TASK OBJECTIVE: A verbatim copy of the lines from the one with "tekstitykset ovat englanniksi." through the final line below is required; print it and nothing else.

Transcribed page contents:
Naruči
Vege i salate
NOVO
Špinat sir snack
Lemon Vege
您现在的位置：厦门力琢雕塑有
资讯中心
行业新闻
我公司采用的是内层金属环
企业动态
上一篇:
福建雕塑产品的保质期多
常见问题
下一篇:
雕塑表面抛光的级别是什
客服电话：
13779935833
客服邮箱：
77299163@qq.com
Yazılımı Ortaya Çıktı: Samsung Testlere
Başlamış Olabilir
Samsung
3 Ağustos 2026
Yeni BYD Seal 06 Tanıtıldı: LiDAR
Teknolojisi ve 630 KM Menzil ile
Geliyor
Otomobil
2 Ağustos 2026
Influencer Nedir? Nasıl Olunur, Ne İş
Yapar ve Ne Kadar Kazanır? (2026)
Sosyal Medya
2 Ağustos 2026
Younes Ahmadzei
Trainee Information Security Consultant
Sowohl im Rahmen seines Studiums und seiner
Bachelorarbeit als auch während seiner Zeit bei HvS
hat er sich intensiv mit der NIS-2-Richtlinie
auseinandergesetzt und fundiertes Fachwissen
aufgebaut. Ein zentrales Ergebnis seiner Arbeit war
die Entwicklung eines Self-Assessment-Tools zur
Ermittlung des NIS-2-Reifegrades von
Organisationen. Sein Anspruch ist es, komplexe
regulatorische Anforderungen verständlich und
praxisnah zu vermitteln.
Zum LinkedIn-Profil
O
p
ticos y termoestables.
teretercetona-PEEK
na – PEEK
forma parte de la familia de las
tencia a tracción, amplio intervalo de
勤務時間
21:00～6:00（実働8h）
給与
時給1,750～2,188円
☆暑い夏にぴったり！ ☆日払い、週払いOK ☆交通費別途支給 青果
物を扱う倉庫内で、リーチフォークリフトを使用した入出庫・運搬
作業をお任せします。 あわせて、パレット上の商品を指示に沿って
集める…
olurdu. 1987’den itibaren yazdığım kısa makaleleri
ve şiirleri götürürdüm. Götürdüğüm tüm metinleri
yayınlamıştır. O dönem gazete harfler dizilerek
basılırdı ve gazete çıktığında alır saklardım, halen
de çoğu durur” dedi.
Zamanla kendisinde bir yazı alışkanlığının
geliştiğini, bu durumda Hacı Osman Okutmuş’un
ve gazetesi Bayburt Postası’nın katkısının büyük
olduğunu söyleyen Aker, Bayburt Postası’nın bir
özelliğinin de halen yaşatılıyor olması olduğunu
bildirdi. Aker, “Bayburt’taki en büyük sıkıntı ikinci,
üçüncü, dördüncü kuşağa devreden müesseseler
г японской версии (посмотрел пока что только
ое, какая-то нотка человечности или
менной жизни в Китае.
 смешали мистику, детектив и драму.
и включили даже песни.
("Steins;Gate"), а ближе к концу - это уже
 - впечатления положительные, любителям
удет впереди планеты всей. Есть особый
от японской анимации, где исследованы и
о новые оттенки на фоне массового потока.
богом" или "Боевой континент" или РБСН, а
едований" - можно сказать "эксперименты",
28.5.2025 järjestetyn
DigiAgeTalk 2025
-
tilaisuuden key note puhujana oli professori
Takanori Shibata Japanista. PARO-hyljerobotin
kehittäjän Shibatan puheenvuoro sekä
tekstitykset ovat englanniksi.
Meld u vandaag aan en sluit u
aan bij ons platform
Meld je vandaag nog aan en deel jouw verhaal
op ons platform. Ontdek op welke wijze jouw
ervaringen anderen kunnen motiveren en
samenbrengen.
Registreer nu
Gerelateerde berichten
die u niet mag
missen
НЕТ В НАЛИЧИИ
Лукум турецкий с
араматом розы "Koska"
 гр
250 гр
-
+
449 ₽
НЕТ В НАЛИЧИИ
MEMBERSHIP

FINISHED EXERCISE:
tekstitykset ovat englanniksi.
Meld u vandaag aan en sluit u
aan bij ons platform
Meld je vandaag nog aan en deel jouw verhaal
op ons platform. Ontdek op welke wijze jouw
ervaringen anderen kunnen motiveren en
samenbrengen.
Registreer nu
Gerelateerde berichten
die u niet mag
missen
НЕТ В НАЛИЧИИ
Лукум турецкий с
араматом розы "Koska"
 гр
250 гр
-
+
449 ₽
НЕТ В НАЛИЧИИ
MEMBERSHIP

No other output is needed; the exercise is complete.